Gebetskundgebung protestiert gegen Wiener Ausstellung, die einen ‚gekreuzigten Frosch und eine Transgender-Maria‘ zeigt





Offizieller Auftritt der Ausstellung in Wien von der Website des Wiener Künstlerhauses. / Bildnachweis: Website des Wiener Künstlerhauses

CNA Deutsch, 12. Dez. 2025 / 10:11 Uhr (CNA).

Am 8. Dezember, dem Hochfest der Unbefleckten Empfängnis, fand vor dem Wiener Künstlerhaus, einem Kulturzentrum für Kunstschaffende, eine Gebetskundgebung gegen eine Ausstellung mit dem Titel „Du sollst dir ein Bild machen“ statt.

Die Organisatoren der Gebetskundgebung erklärten, die Schau, die unter anderem einen gekreuzigten Frosch und eine Darstellung der Jungfrau Maria als Transgender-Frau umfasst, sei ein Angriff auf den katholischen Glauben.

Organisiert von der Österreichischen Gesellschaft zum Schutz von Tradition, Familie und Privateigentum (TFP), die an der Rosenkranzkundgebung nahmen Teilnehmer teil, die Plakate trugen und ein sofortiges Ende der Blasphemie forderten.

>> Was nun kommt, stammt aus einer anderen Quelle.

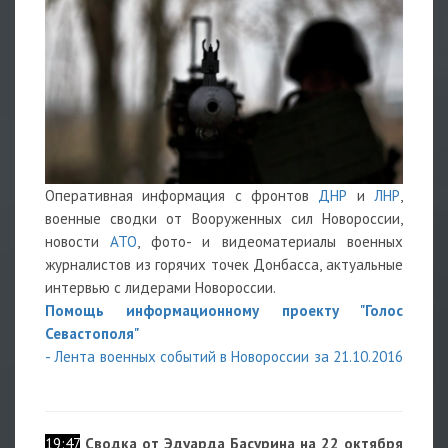
Оперативная информация с фронтов
ДНР
и
ЛНР
,
военные сводки от Вооруженных сил Новороссии,
новости
АТО
, фото- и видеоматериалы военных
журналистов из горячих точек Донбасса, актуальные
интервью с лидерами Новороссии.
Помощь информационному проекту "Голос
Севастополя"
- Лента военных событий в Новороссии за 21.10.2016
19:47
Сводка от Эдуарда Басурина на 22 октября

Die Demonstranten erklärten, die Ausstellung treffe „ins Herz des katholischen Glaubens mit abscheulichen Darstellungen, darunter ein gekreuzigter grüner Frosch, der unseren Herrn verspottet, ein bärtiger Mann, der als Muttergottes gekleidet ein Kind hält, eine nackte Parodie der Pietà“.

Die österreichische TFP startete zudem eine Online-Petition, die die sofortige Schließung der Ausstellung fordert und Unterschriften aus Österreich und dem Ausland sammelt, unterstützt von der American TFP.

Kritik vom Kurator zurückgewiesen

Die Leitung des Künstlerhauses verteidigte die Ausstellung gegen Forderungen nach ihrer Schließung, wies die Kritik zurück und berief sich auf den rechtlichen Schutz der Kunstfreiheit.

Günther Oberhollenzer, künstlerischer Leiter und Kurator der Ausstellung, sowie Tanja Prušnik, Präsidentin der Künstlerhaus Vereinigung, erklärten in der Stellungnahme vom 2. Dezember: „Wir lehnen die Schließungsforderungen sowie alle kunstfeindlichen Äußerungen in diesem Zusammenhang entschieden ab. In Österreich ist die Freiheit der Kunst ein verfassungsrechtlich geschütztes Grundprinzip, das die demokratische Kultur prägt, kritische gesellschaftliche Reflexion ermöglicht und vom Staat aktiv gefördert wird.“

Oberhollenzer und Prušnik betonten zudem, dass die Ausstellung nicht darauf abziele, religiöse Gefühle zu verletzen.

„Wir respektieren, dass Menschen sich durch Kunstwerke irritiert oder gar beleidigt fühlen können. Ob ein Kunstwerk provokant ist, liegt oft im Auge des Betrachters. Viele Besucher, darunter Christen und hochrangige katholische Geistliche, waren von der Ausstellung sehr beeindruckt, und es gab wiederholt harmonische, tiefgründige Diskussionen und Gespräche auf Augenhöhe.“

Bischof Hermann Glettler von Innsbruck lobte die umstrittene Ausstellung und bezeichnete sie als „Zeugnis für das endlose Ringen, dem Geheimnis Gottes, der sich in eine verwundete Welt eingeschrieben hat, irgendwie gerecht zu werden.“

Der österreichische Prälat erwähnte in seiner Stellungnahme ausdrücklich den „gekreuzigten Frosch“ und andere in Wien ausgestellte Werke. on Instagram.

Papst Benedikt XVI. intervenierte 2008

Bereits 2008 sorgte das „crucified frog“ für internationale Kontroversen, als es in Bozen in der norditalienischen Region Südtirol ausgestellt wurde. Damals intervenierte unter anderem Papst Benedikt XVI. in die Debatte.

In einem Brief an Franz Pahl, den Präsidenten des Südtiroler Landtages, schrieb der aus Bayern stammende Pontifex damals, dass das Werk die religiösen Gefühle vieler Menschen verletze, „die im Kreuz ein Symbol der Liebe Gottes und unseres Heils sehen, das Anerkennung und religiöse Verehrung verlangt.“

Trotz dieser Worte des Papstes entschied das Museum damals, das Exponat beizubehalten, das nun in Wien erneut zu sehen ist.

Dieser Artikel wurde zuerst veröffentlicht von CNA Deutsch, dem deutschsprachigen Nachrichtenpartner von CNA, und wurde für CNA übersetzt und angepasst.